Adjunct Professor Janine Mohamed, CEO of the Lowitja Institute, has been announced as 2024 Australian of the Year for Victoria.
The award statement says that in her nearly five years leading the Lowitja Institute in Melbourne, and before that as CEO of the Congress of Aboriginal and Torres Strait Islander Nurses and Midwives (CATSINaM), Mohamed has created important platforms for Indigenous peoples and championed culturally safe health care.
Mohamed is committed to dismantling racism, expanding opportunities for the Indigenous health workforce, and to closing the gap in Indigenous health outcomes through the systemic integration of cultural safety, the statement says.
Statement by Lowitja Institute
As Chief Executive Officer for Lowitja Institute since 2019, Janine Mohamed was chosen for her exceptional leadership skills and dedication to Aboriginal and Torres Strait Islander health and wellbeing, championing culturally safe healthcare throughout her career.
“Dr Mohamed works tirelessly to advocate for justice in healthcare for our peoples.
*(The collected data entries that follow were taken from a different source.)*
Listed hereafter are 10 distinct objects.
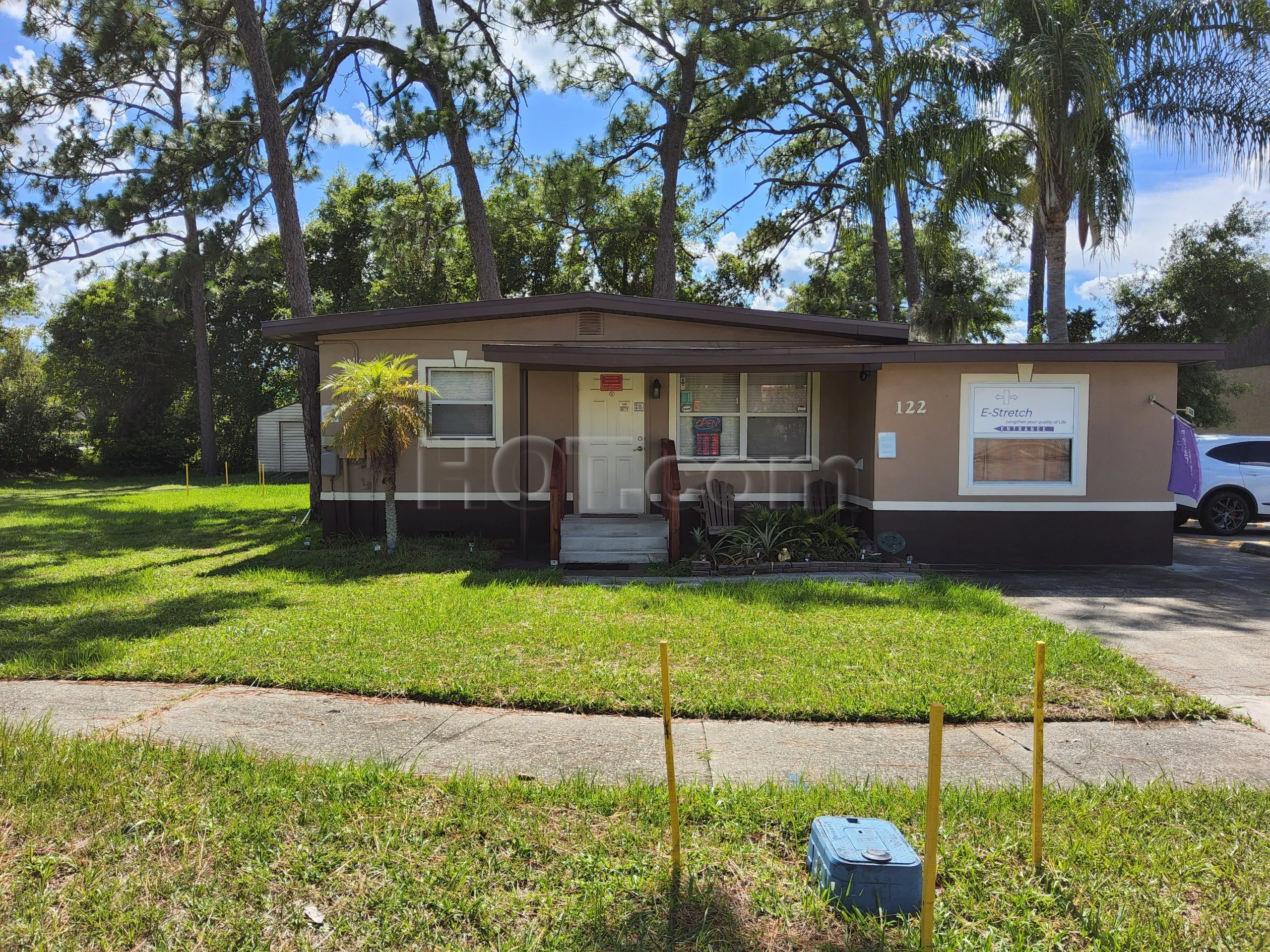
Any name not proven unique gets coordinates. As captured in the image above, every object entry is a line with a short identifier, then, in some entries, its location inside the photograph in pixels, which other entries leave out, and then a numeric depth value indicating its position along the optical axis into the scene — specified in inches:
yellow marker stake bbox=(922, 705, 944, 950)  110.4
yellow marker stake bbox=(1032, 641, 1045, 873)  132.5
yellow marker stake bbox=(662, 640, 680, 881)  128.6
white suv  547.2
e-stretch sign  420.5
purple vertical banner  412.5
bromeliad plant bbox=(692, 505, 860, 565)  402.6
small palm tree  402.9
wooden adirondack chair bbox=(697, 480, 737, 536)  450.0
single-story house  418.0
We are immensely proud that she has been recognised for this work,” Lowitja Institute Chairperson Selwyn Button said.
“The recent Referendum campaign highlights how important it is to close the gap in health outcomes for Aboriginal and Torres Strait Islander people, dismantling racism and embedding cultural safety across our health systems,” he said.
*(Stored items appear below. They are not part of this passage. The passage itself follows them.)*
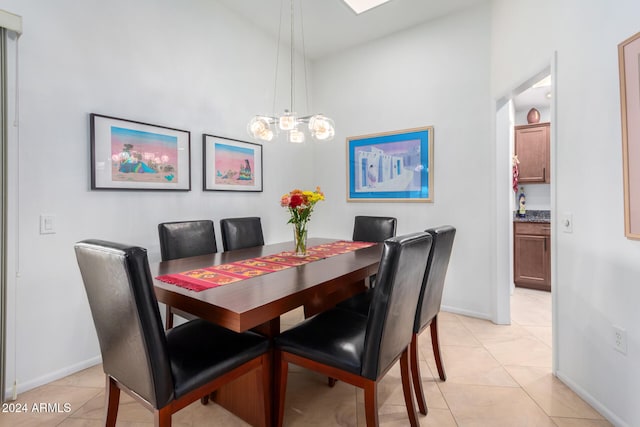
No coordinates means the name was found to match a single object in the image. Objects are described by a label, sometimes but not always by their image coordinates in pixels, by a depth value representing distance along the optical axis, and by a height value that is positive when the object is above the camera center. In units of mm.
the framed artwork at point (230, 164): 3029 +500
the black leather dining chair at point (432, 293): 1728 -483
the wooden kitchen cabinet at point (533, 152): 4281 +819
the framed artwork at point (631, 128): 1468 +395
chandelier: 2348 +658
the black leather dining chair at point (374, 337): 1288 -609
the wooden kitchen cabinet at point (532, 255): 3951 -574
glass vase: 2232 -179
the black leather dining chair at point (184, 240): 2293 -214
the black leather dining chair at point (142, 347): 1085 -558
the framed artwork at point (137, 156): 2262 +455
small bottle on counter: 4522 +97
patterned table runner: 1557 -335
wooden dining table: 1247 -363
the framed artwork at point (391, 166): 3439 +529
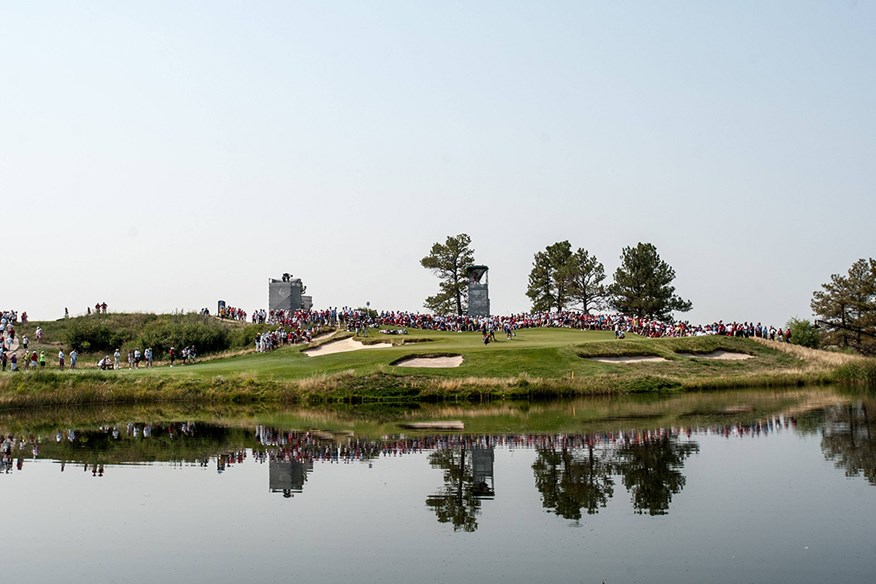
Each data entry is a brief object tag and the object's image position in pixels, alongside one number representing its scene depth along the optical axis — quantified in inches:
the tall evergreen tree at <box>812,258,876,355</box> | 3457.2
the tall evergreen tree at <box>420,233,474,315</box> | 4052.7
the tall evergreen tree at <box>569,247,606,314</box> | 4121.6
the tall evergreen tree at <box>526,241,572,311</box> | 4153.5
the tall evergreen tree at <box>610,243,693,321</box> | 4010.8
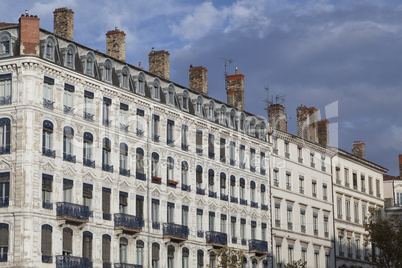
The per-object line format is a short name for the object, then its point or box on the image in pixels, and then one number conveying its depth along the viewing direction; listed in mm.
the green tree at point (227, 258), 63781
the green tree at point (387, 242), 74250
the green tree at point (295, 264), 74288
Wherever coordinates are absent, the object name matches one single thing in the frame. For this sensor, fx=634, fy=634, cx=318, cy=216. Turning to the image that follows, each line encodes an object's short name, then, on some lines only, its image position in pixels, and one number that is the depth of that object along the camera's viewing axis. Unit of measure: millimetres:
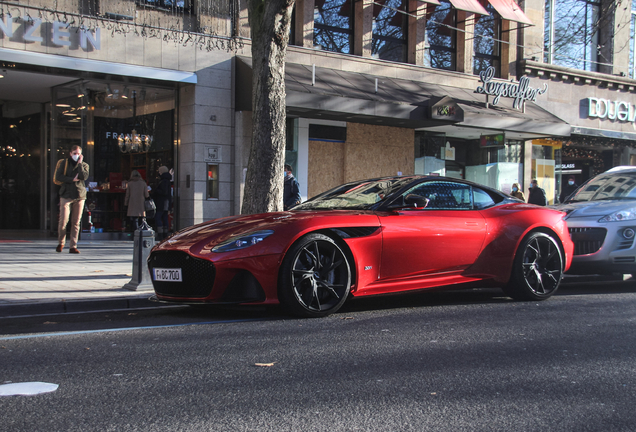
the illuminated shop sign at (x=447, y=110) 17812
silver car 8117
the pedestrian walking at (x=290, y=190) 14281
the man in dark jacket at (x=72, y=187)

A Narrunga Kaurna woman from South Australia, Dr Mohamed studied nursing at the University of South Australia where she is now an Adjunct Professor and a celebrated Alumni of the Year.
For the past 25 years, Dr Mohamed worked in nursing, health policy and research in the Aboriginal and Torres Strait Islander community controlled health sector. Prior to the Lowitja Institute, she was the CEO of the Congress of Aboriginal and Torres Strait Islander Nurses and Midwives.
In 2020, Dr Mohamed was awarded an honorary doctorate in nursing by Edith Cowan University.
“I feel honoured to be recognised for this award. Growing up in my community, there were too many funerals and too many preventable deaths. People like my Nanna and mum didn’t receive the healthcare that they deserved,” Dr Mohamed said.
“Through this award I will continue to advocate to transform the health system and shine a light on racism and its impacts on our health and wellbeing. I want my children to be able to celebrate the Blak excellence that we all strive for every day,” she said.
“And finally, I urge non-Indigenous Australians to reflect on cultural safety in the home, workplace and social settings – challenge your own assumptions, listen to our voices, and support Aboriginal-led decision making because we know what is best for our peoples’ health and wellbeing.”
• Mohamed was the inaugural Chair of Croakey Health Media (2019-2021).